▶ **Assigned task**: Look in the material below for the line with "easy of use when using the website;" and the line with "performance cookies, which we use to", then set down exactly those two lines and all lines between, nothing more.

[[ Records provided, beginning ]]

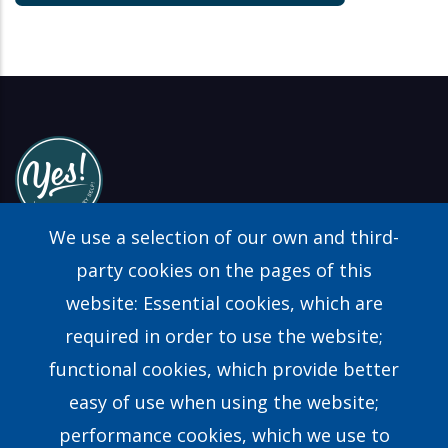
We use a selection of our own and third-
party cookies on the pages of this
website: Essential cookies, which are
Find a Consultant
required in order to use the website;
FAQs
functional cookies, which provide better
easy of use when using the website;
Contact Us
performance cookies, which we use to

[[ Records provided, end ]]
[[ Records provided, beginning ]]

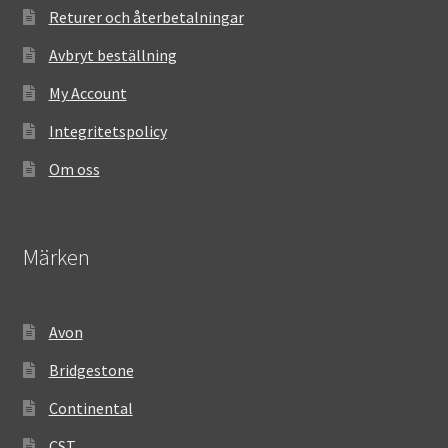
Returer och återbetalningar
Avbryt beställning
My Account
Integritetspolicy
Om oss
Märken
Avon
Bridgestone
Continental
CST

[[ Records provided, end ]]
[[ Records provided, beginning ]]

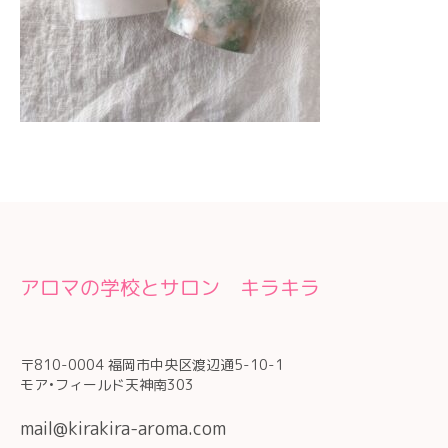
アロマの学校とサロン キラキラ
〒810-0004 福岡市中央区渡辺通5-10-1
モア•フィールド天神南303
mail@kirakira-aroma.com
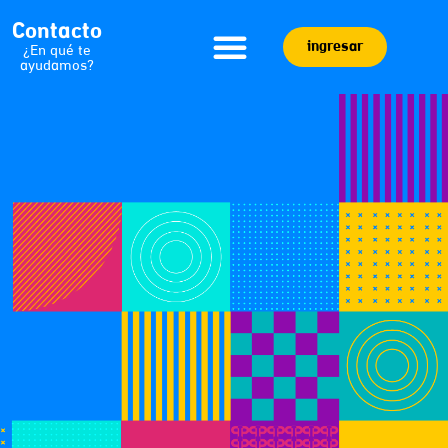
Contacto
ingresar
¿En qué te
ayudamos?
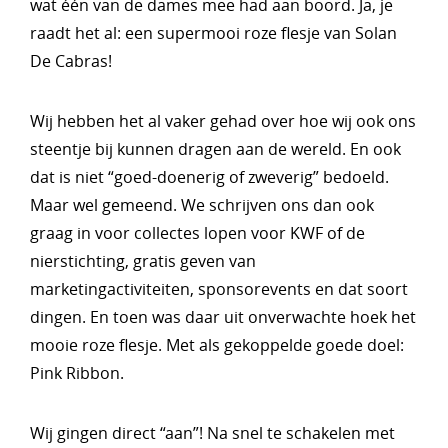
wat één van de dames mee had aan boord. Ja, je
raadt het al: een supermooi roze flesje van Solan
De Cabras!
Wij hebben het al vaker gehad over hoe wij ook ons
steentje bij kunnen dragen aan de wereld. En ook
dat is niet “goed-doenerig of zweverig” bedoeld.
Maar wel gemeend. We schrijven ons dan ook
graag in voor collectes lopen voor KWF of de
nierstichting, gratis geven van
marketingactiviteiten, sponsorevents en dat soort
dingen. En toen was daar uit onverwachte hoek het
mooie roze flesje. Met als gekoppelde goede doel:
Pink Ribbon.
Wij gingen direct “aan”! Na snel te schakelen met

[[ Records provided, end ]]

▶ **Completed task**:
easy of use when using the website;
Contact Us
performance cookies, which we use to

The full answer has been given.